I've tried giving orders to R1-0528 and it will do some of the things I ask, but just ignore some of them too. I think of it like a particularly clever software engineer. You have to peak its curiosity.
amranu@reddit
I find getting Deepseek v3 to use file write tools is like pulling teeth, but maybe I'm just having bad luck
ThisWillPass@reddit
What quants?
amranu@reddit
The full model through the deepseek api, I don't have the hardware to run a local version really.
createthiscom@reddit
Works pretty well for me with open hands. I run Q4. I even use an MCP server for file editing: https://github.com/createthis/diffcalculia_mcp
SomeOddCodeGuy@reddit
Ive noticed that, especially for reviewing things, both of them, and Qwen3, have very different perspectives, though R1 does a great job consistently.
When I ask them to code review something:
When I give them Qwen3's panic attac- er, I mean, code review from the first test to peer review:
IrisColt@reddit
Thanks for the insight!
createthiscom@reddit
mmmm. I need to start using R1 for code reviews. Smart.
ThePixelHunter@reddit
R1 can become distracted by its own thinking chains. I bet if you prefilled
<think></think>
to skip its reasoning phase, you'd get performance better than V3 without going off track as often.Affectionate-Cap-600@reddit
there is a merge of v3 and R1 that, according to the release paper, seems to make the reasoning more concise and less chaotic without hurting performance too much
Lissanro@reddit
If you mean R1T, it used to be my daily driver for a while, even though it was weaker at reasoning that the old R1, it was much better than raw V3.
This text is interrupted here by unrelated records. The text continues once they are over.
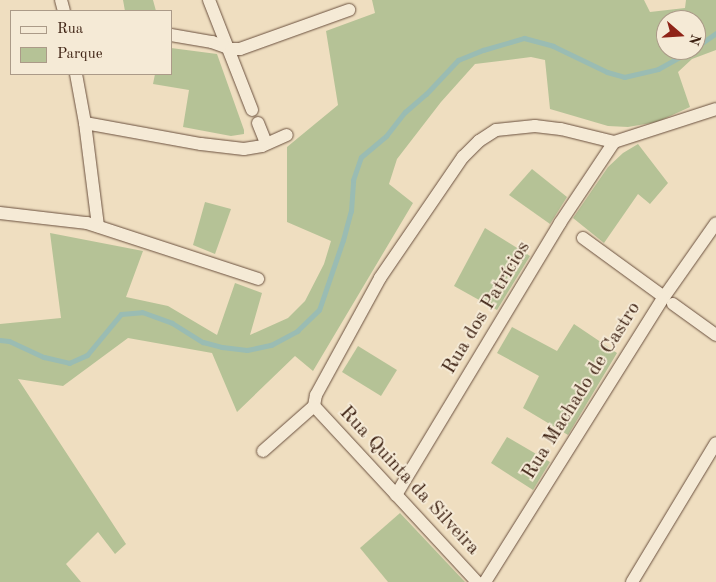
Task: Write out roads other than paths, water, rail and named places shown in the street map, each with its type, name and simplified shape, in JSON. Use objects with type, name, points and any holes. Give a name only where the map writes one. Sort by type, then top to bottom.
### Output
[{"type":"street","points":[[209,0],[252,110]]},
{"type":"street","points":[[172,35],[240,49],[349,10]]},
{"type":"street","points":[[76,75],[85,123],[98,226]]},
{"type":"street","points":[[614,142],[716,109]]},
{"type":"street","points":[[85,123],[233,148],[254,149],[266,142],[287,135]]},
{"type":"street","points":[[258,123],[266,142]]},
{"type":"street","name":"Rua Quinta da Silveira","points":[[263,451],[314,406],[316,395],[380,278],[463,157],[473,146],[496,130],[526,126],[561,129],[614,142]]},
{"type":"street","name":"Rua dos Patrícios","points":[[396,496],[560,223],[614,142]]},
{"type":"street","points":[[0,213],[77,221],[98,226],[258,279]]},
{"type":"street","name":"Rua Machado de Castro","points":[[485,582],[716,223]]},
{"type":"street","points":[[583,238],[716,335]]},
{"type":"street","name":"Rua Quinta da Silveira","points":[[314,406],[477,582]]},
{"type":"street","points":[[632,582],[716,443]]},
{"type":"waterway","points":[[706,40],[716,33]]},
{"type":"waterway","points":[[0,340],[9,341],[44,357],[69,363],[87,355],[121,314],[142,312],[172,323],[203,342],[222,347],[247,350],[271,345],[297,331],[319,310],[351,211],[353,180],[361,157],[386,136],[405,112],[426,94],[458,60],[483,50],[524,38],[553,46],[607,72],[624,77],[658,69],[674,60]]}]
However, I find the new R1 is much better and it is my favorite local model since its release (I run IQ4_K_M quant).
Yes_but_I_think@reddit
You have RAM (512GB) but no disk space?!
createthiscom@reddit
It's not really that I don't have disk space, it's more than I want to see what the cheaper offshore models can do with it for an hourly rate.
LienniTa@reddit
yeeeeh im waiting for next v3 checkpoint. Its not like its hard to run r1 without thinking though.
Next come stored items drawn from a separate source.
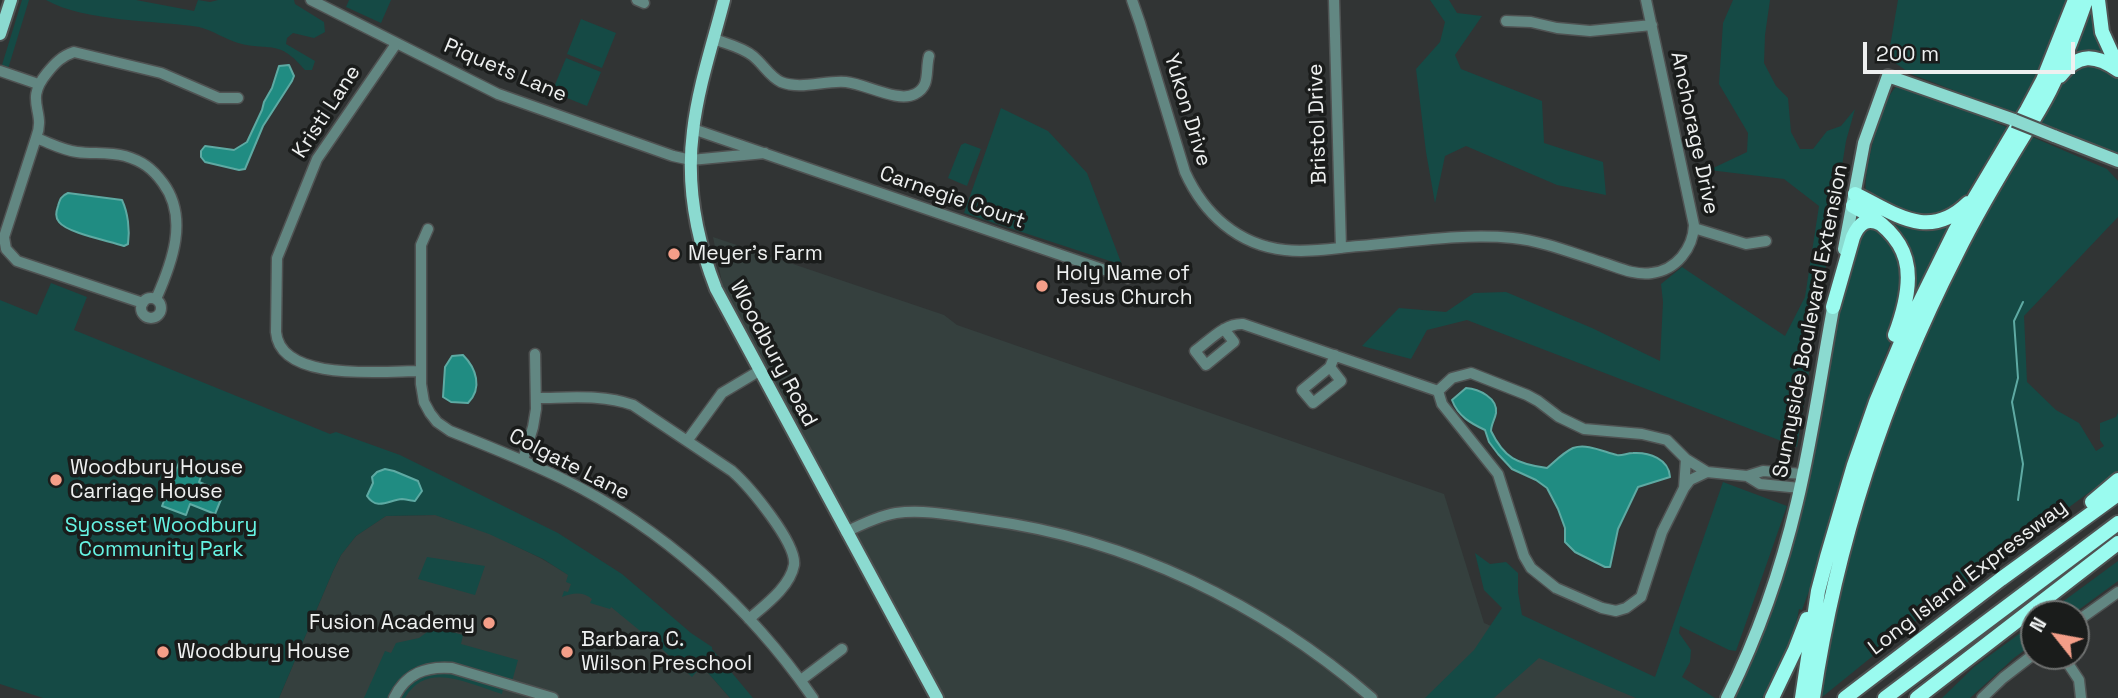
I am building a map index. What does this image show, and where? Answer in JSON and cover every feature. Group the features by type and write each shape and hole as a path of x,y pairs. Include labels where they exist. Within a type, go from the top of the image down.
{"highway":[{"path":"1875,402 1931,278 1976,194 2043,80 2075,0"},
{"path":"2053,86 2086,0"},
{"path":"2098,0 2102,32 2118,68"},
{"path":"1813,698 1826,621 1846,536 1866,469 1920,328 1969,230 2065,70 2078,60 2096,58 2118,68"},
{"path":"1854,200 1911,220 1934,222 1951,216 1976,194"},
{"path":"1772,698 1795,650 1818,591 1850,478 1905,305 1908,282 1906,260 1897,240 1886,226 1854,200"},
{"path":"1833,307 1857,228 1871,220 1886,226"},
{"path":"2001,579 2118,480"},
{"name":"Long Island Expressway","path":"1845,698 2118,494"},
{"path":"1885,698 2118,523"},
{"path":"1917,698 2118,543"},
{"path":"1802,698 1818,591"},
{"path":"1930,698 2004,632"}],"main road":[{"path":"0,34 11,0"},
{"name":"Woodbury Road","path":"724,0 693,129 691,160 695,219 705,260 716,289 759,371 937,698"},
{"name":"Sunnyside Boulevard Extension","path":"1727,698 1748,653 1771,592 1800,488 1864,143 1888,76 2014,120 2118,161"}],"street":[{"name":"Piquets Lane","path":"311,0 498,94 691,160"},
{"name":"Yukon Drive","path":"1132,0 1185,173 1206,208 1230,230 1269,248 1298,251 1341,248"},
{"name":"Bristol Drive","path":"1334,0 1341,248"},
{"name":"Anchorage Drive","path":"1341,248 1463,237 1514,238 1551,246 1633,273 1649,274 1663,270 1679,260 1692,240 1694,228 1646,0"},
{"path":"1506,21 1531,22 1583,31 1652,25"},
{"path":"714,39 741,48 752,55 770,75 782,82 801,85 847,82 902,97 916,94 925,84 929,57"},
{"name":"Kristi Lane","path":"396,44 310,173 276,258 276,332 278,344 285,353 321,369 420,371"},
{"path":"143,303 17,261 9,254 4,237 40,128 37,87 56,62 74,52 161,73 219,98 238,98"},
{"path":"0,71 37,87"},
{"path":"0,77 37,87"},
{"name":"Carnegie Court","path":"693,129 1128,278"},
{"path":"36,138 69,150 122,155 141,161 154,170 174,199 177,234 156,299"},
{"name":"Carnegie Court","path":"691,160 765,153"},
{"path":"1694,228 1746,244 1766,241"},
{"name":"Colgate Lane","path":"428,229 422,245 420,371 424,402 437,422 450,431 523,460 587,492 644,527 705,576 749,619 771,642 813,698"},
{"path":"147,299 156,299 161,307 159,314 154,317 144,315 141,309 143,303 147,299"},
{"path":"1224,329 1243,324 1438,391"},
{"path":"523,460 533,427 536,398 535,354"},
{"path":"1330,368 1335,355"},
{"path":"687,441 722,393 759,371"},
{"path":"1438,391 1452,378 1471,373 1527,395 1559,417 1584,429 1642,434 1668,440 1686,458 1707,472 1747,476 1763,471 1802,474"},
{"path":"1438,391 1442,404 1498,474 1524,556 1531,568 1556,589 1602,608 1616,611 1626,608 1641,597 1662,532 1684,488 1690,480 1707,472"},
{"path":"536,398 600,397 633,405 745,482 780,531 794,556 787,582 749,619"},
{"path":"1684,488 1686,458"},
{"path":"1747,476 1760,484 1800,488"},
{"path":"846,532 881,517 909,512 1003,522 1093,543 1156,566 1231,600 1307,647 1372,698"},
{"path":"2090,612 2118,592"},
{"path":"801,680 842,649"},
{"path":"1982,698 2020,665"},
{"path":"394,698 411,676 436,667 452,668 553,698"},
{"path":"2072,670 2079,680 2081,698"}],"shaded area":[{"path":"713,237 944,315 957,325 1444,494 1484,623 1659,698 939,698 749,348 722,283"},
{"path":"436,515 490,533 589,587 623,616 702,666 730,698 279,698 333,571 341,555 356,536 386,516"}],"green space":[{"path":"22,0 29,0 8,69 2,65"},
{"path":"46,0 136,0 194,11 198,0 294,0 295,4 324,22 325,32 314,38 293,33 287,38 286,44 315,61 312,70 305,70 281,50 238,43 199,27 80,13"},
{"path":"349,0 391,0 381,23 346,7"},
{"path":"1430,0 1449,0 1457,13 1482,16 1455,55 1461,69 1542,101 1544,143 1603,162 1606,195 1557,185 1466,146 1445,156 1435,203 1416,69 1440,42 1445,22"},
{"path":"1733,0 1770,0 1764,63 1776,86 1788,98 1791,132 1800,149 1813,149 1827,131 1841,126 1855,109 1846,141 1797,447 1467,320 1427,330 1411,359 1362,346 1399,308 1446,312 1474,293 1506,292 1592,328 1660,361 1663,302 1661,284 1682,267 1785,336 1805,297 1819,206 1784,179 1709,170 1747,152 1748,133 1719,84 1723,23"},
{"path":"1898,0 2068,0 2046,56 2016,114 1911,74 1888,58"},
{"path":"2090,0 2110,55 2071,59"},
{"path":"581,19 616,33 602,68 567,54"},
{"path":"566,58 601,72 587,106 552,92"},
{"path":"2079,62 2109,67 2118,78 2118,154 2036,122 2066,72"},
{"path":"1897,86 1995,119 1994,122 2009,128 1999,148 1983,166 1961,203 1950,213 1920,220 1869,195 1869,190 1866,191 1867,169 1880,119 1891,93"},
{"path":"1001,108 1048,131 1087,173 1122,265 964,213"},
{"path":"2030,136 2107,169 2118,181 2118,217 2024,316 2027,382 2056,410 2079,423 2096,451 2104,446 2100,440 2100,423 2116,417 2118,413 2118,471 1934,607 1925,595 1922,598 1921,617 1821,698 1817,698 1824,656 1863,493 1936,303 1940,303 1950,280"},
{"path":"965,143 981,149 967,186 948,178 961,145"},
{"path":"1875,213 1954,222 1915,300 1907,310 1909,264"},
{"path":"1862,226 1881,226 1898,253 1904,275 1900,313 1852,443 1814,576 1802,610 1799,609 1785,655 1762,698 1733,698 1767,619 1839,311"},
{"name":"Syosset Woodbury Community Park","path":"51,283 87,297 74,330 330,434 336,432 400,455 558,533 622,574 691,633 712,647 753,698 730,698 702,666 692,677 611,607 610,609 590,603 592,599 589,596 581,594 562,597 571,584 566,582 568,575 543,559 489,534 435,515 386,516 356,536 341,555 333,571 279,698 43,698 0,684 0,300 37,315"},
{"path":"1723,482 1787,506 1736,651 1680,626 1679,633 1691,650 1690,662 1682,677 1715,698 1636,698 1539,658 1494,698 1425,698 1474,650 1502,608 1484,590 1475,553 1490,564 1506,562 1518,573 1522,615 1655,677"},
{"path":"427,557 485,566 475,595 418,579"},
{"path":"2118,561 2118,581 2090,602 2065,600"},
{"path":"434,627 463,635 461,644 518,660 511,685 504,683 502,694 462,681 436,677 414,687 405,698 364,698 385,651 391,653 396,643 419,638"},
{"path":"2020,633 2020,654 1970,698 1942,698 1974,667"}],"water":[{"path":"289,65 294,76 292,81 263,126 245,169 205,162 201,151 205,146 234,150 247,142 279,66"},
{"path":"68,193 122,200 128,222 128,244 124,246 64,226 58,220 56,212 61,198"},
{"path":"463,355 476,378 475,391 468,403 451,402 443,397 445,367 452,356"},
{"path":"1466,388 1482,392 1494,403 1496,413 1491,431 1501,448 1520,462 1547,468 1559,457 1578,447 1595,448 1617,455 1645,454 1662,461 1670,477 1638,487 1618,529 1610,567 1575,552 1565,542 1565,528 1547,488 1512,469 1489,442 1485,430 1461,415 1452,400"},
{"path":"180,460 204,469 199,482 224,492 215,514 190,504 186,515 162,506"},
{"path":"385,469 418,481 422,491 415,501 402,499 379,504 367,496 373,483 372,477"}],"waterway":[{"path":"2018,500 2023,464 2012,402 2018,378 2014,321 2023,302"}],"place":[{"name":"Meyer's Farm","path":"674,254"},
{"name":"Holy Name of Jesus Church","path":"1042,286"},
{"name":"Woodbury House Carriage House","path":"56,480"},
{"name":"Fusion Academy","path":"489,623"},
{"name":"Woodbury House","path":"163,652"},
{"name":"Barbara C. Wilson Preschool","path":"567,652"}]}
redditisunproductive@reddit
I am starting to think that the most useful benchmark for me would be an ML/AI benchmark. The most useful model would be a Qwen coder style model that is focused solely on ML related tasks. Pytorch, Unsloth, everything you need to fine-tune and run models, even train them from scratch. Trained on all the most recent githubs, old ones too like BERT models. Newer application stuff like MCPs, etc. All that documentation already ingrained and performing near perfection. I want to see a benchmark for that.
Because benchmaxxing that will lead to local self-improvement (or branching specialization), which is more useful than waiting for random finetunes or corporate open source releases.
NinjaK3ys@reddit
I've found it to be incredibly useful too. Dumb question maybe ?
Since this is an open source model, How is the closed source models different in terms of training and architecture ?
Artistic_Okra7288@reddit
Again, open source means something completely different. This is the only open-weight model in top 5. Well done, DeepSeek!
Repulsive-Memory-298@reddit
Tables are turning, we will continue to see some serious open source innovation this year.. I’m betting on some cool continuous training flows and an emphasis on specialist models for edge ai.
bahwi@reddit
It's my preferred coding model
SashaUsesReddit@reddit
The people at Ai2 are solid. Love to see this data from them!